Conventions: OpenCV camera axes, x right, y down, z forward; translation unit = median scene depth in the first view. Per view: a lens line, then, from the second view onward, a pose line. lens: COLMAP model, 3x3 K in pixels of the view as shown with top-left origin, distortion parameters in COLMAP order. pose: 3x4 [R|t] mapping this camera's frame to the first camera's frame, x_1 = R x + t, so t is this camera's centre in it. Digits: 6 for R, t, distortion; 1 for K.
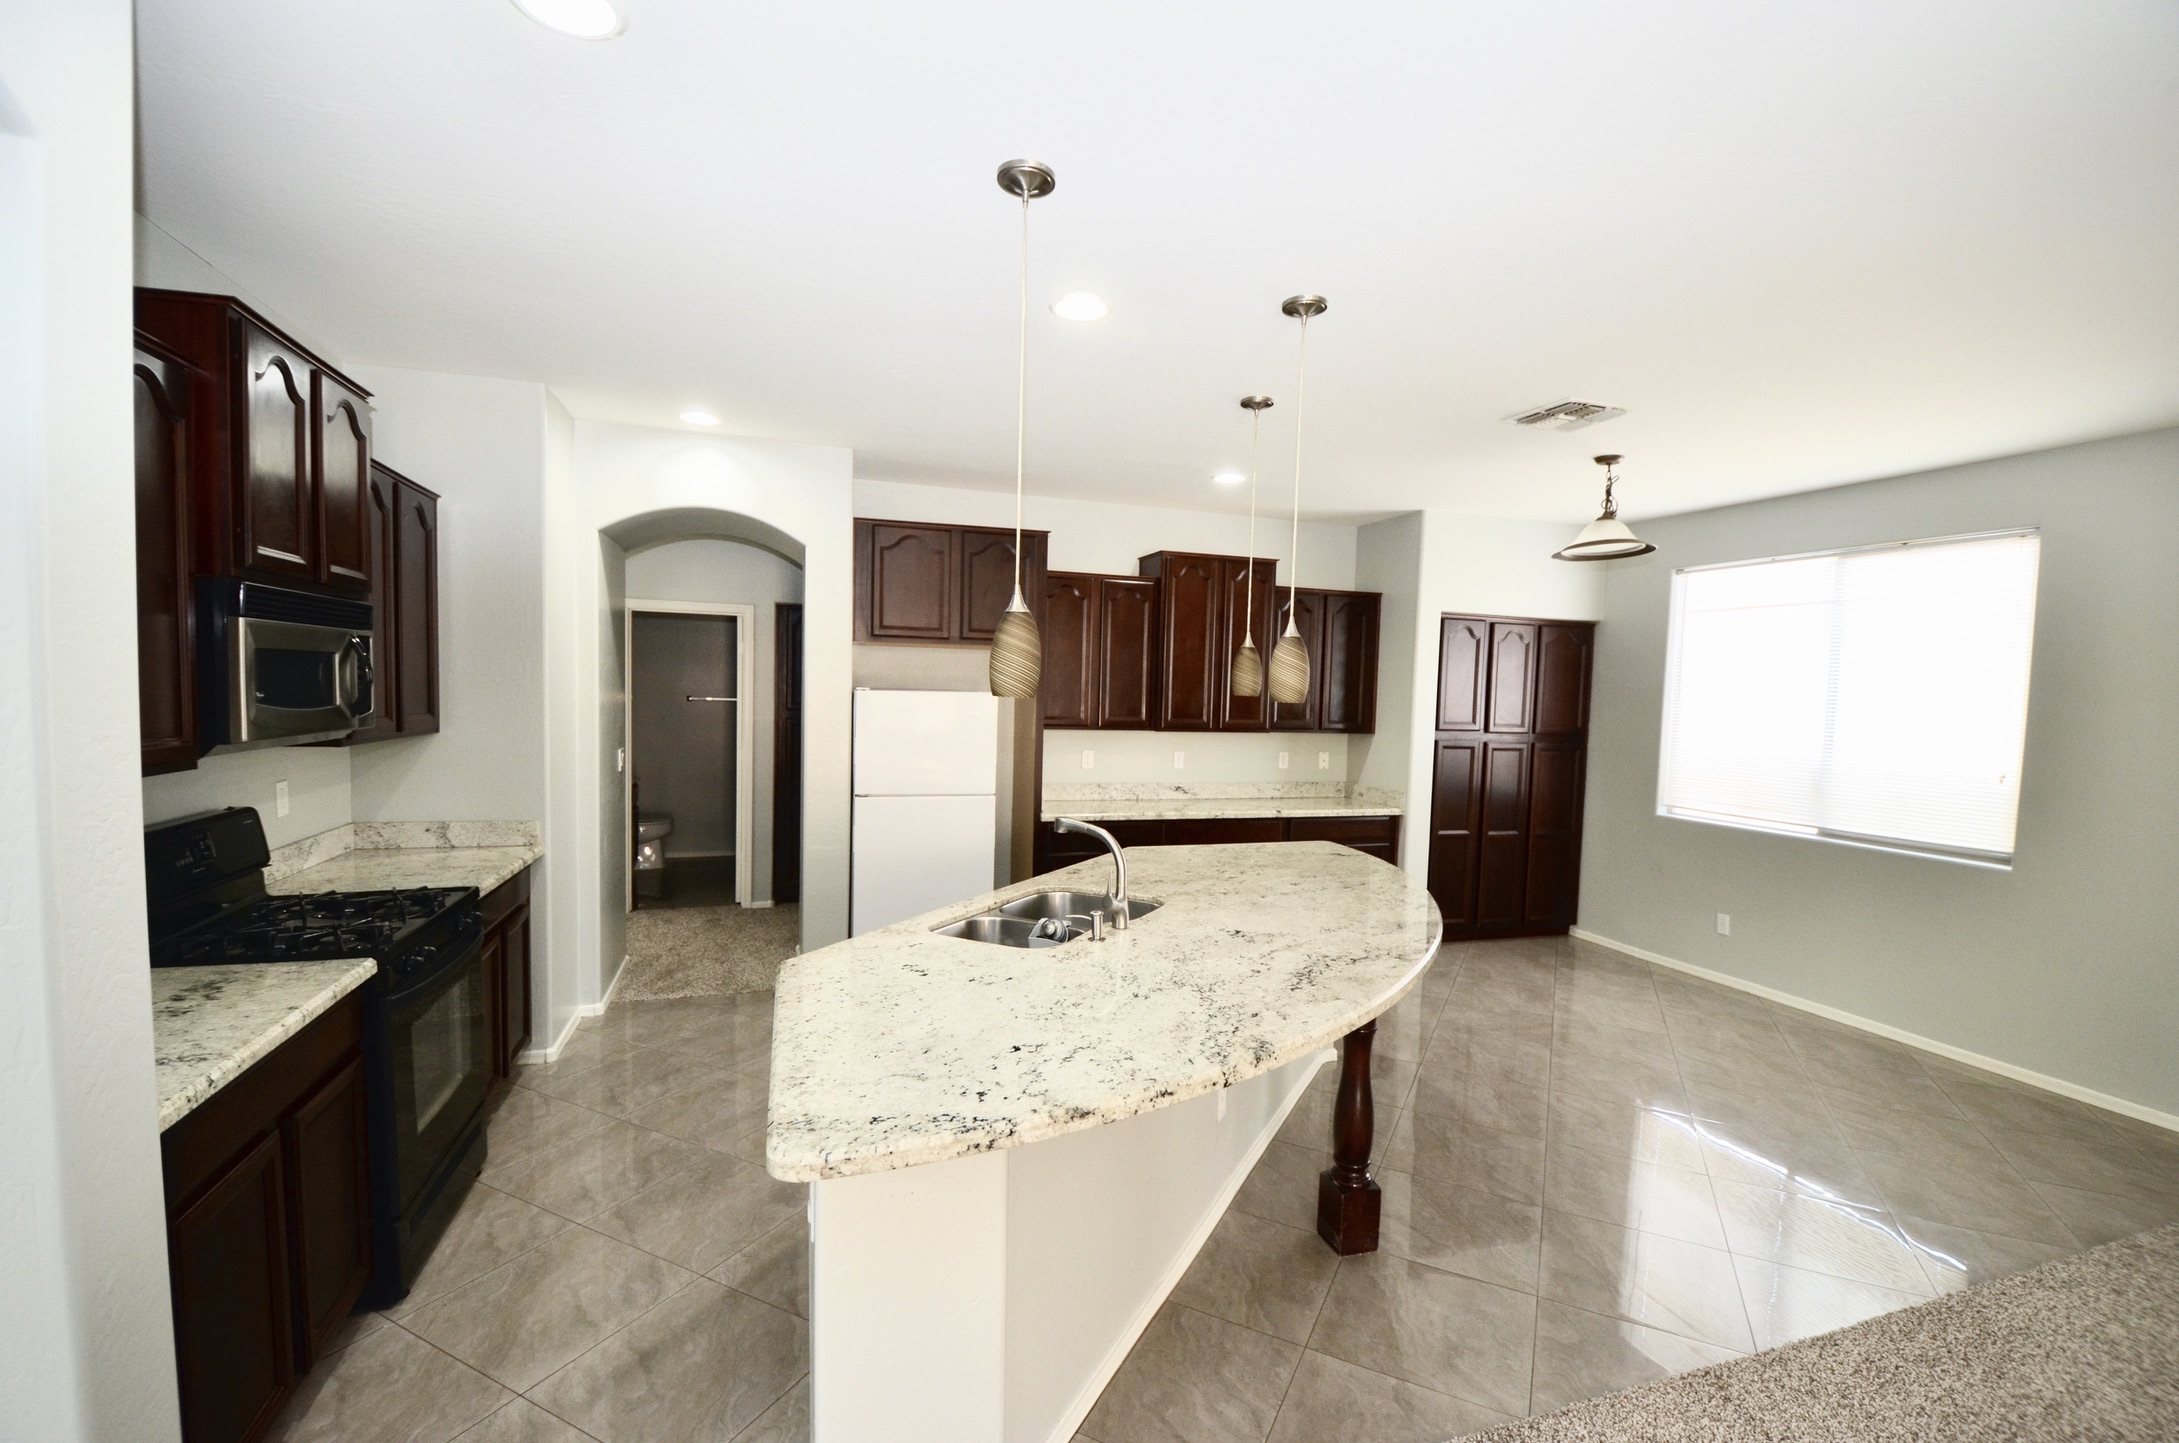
lens RADIAL K [[974.2, 0, 1089.5], [0, 974.2, 721.5], [0, 0, 1]] dist [-0.001093, -0.000117]
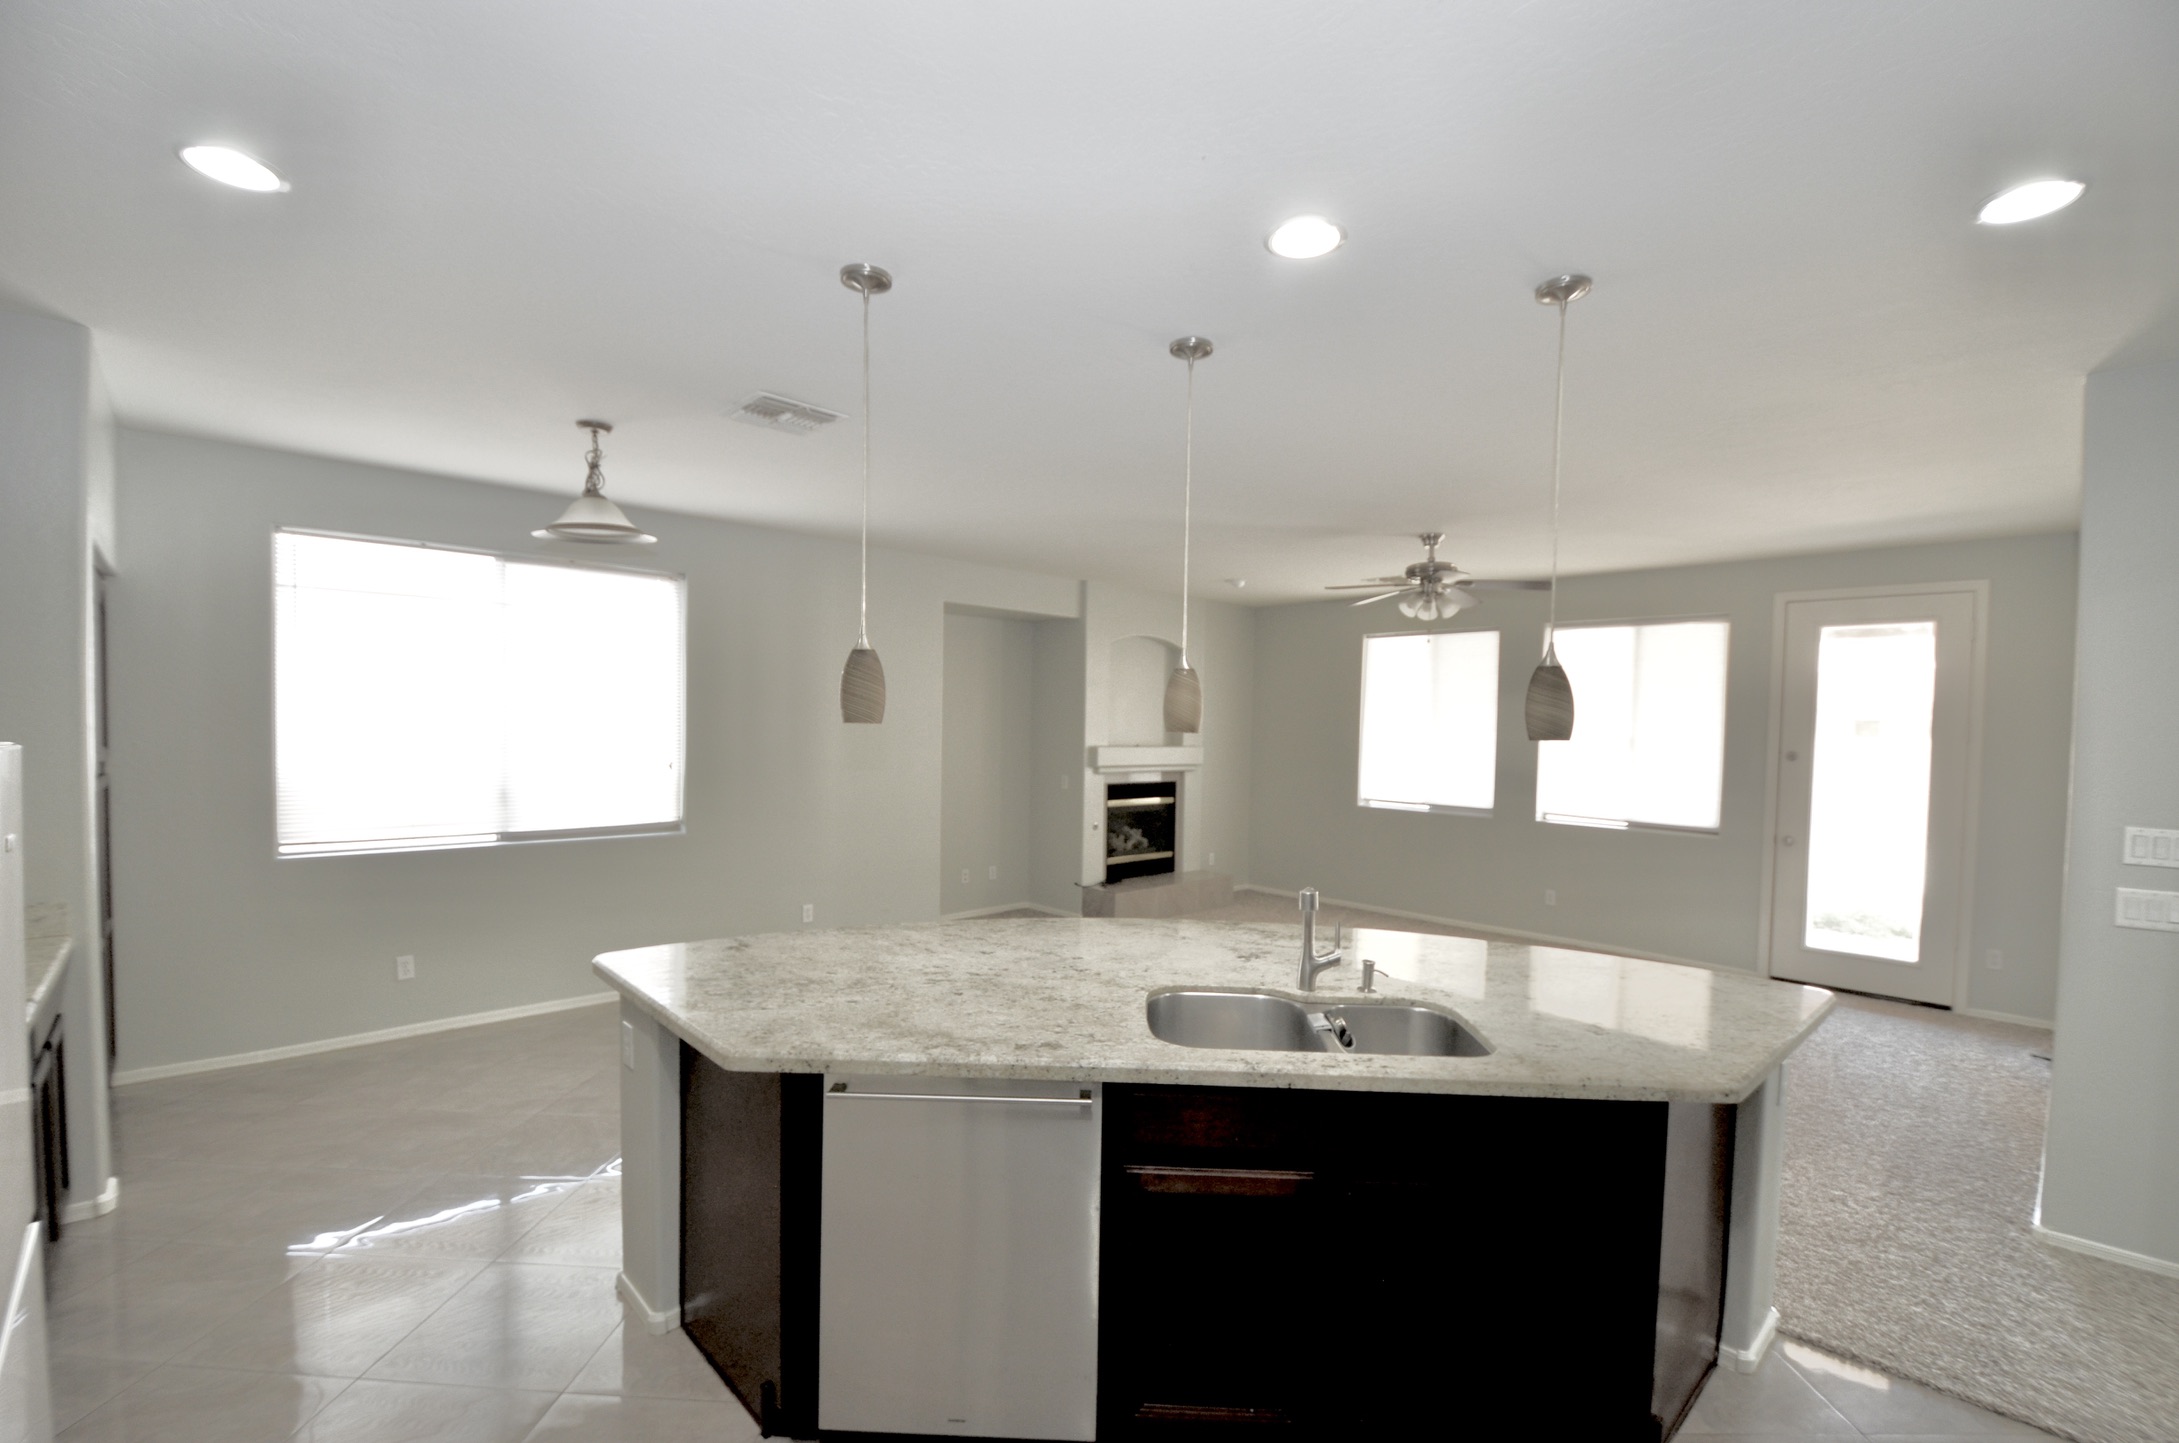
lens RADIAL K [[974.2, 0, 1089.5], [0, 974.2, 721.5], [0, 0, 1]] dist [-0.001093, -0.000117]
pose [[-0.414695, -0.034874, 0.909292, -0.427987], [0.006811, 0.999118, 0.041425, -0.044005], [-0.909935, 0.023372, -0.414092, 0.961932]]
---
### [WHAT NEEDS TO BE DONE]
Images in the data above are to be skipped. Retype all other material exactly.

### [ANSWER SECTION]
Conventions: OpenCV camera axes, x right, y down, z forward; translation unit = median scene depth in the first view. Per view: a lens line, then, from the second view onward, a pose line. lens: COLMAP model, 3x3 K in pixels of the view as shown with top-left origin, distortion parameters in COLMAP order. pose: 3x4 [R|t] mapping this camera's frame to the first camera's frame, x_1 = R x + t, so t is this camera's centre in it. Digits: 6 for R, t, distortion; 1 for K.
lens RADIAL K [[974.2, 0, 1089.5], [0, 974.2, 721.5], [0, 0, 1]] dist [-0.001093, -0.000117]
lens RADIAL K [[974.2, 0, 1089.5], [0, 974.2, 721.5], [0, 0, 1]] dist [-0.001093, -0.000117]
pose [[-0.414695, -0.034874, 0.909292, -0.427987], [0.006811, 0.999118, 0.041425, -0.044005], [-0.909935, 0.023372, -0.414092, 0.961932]]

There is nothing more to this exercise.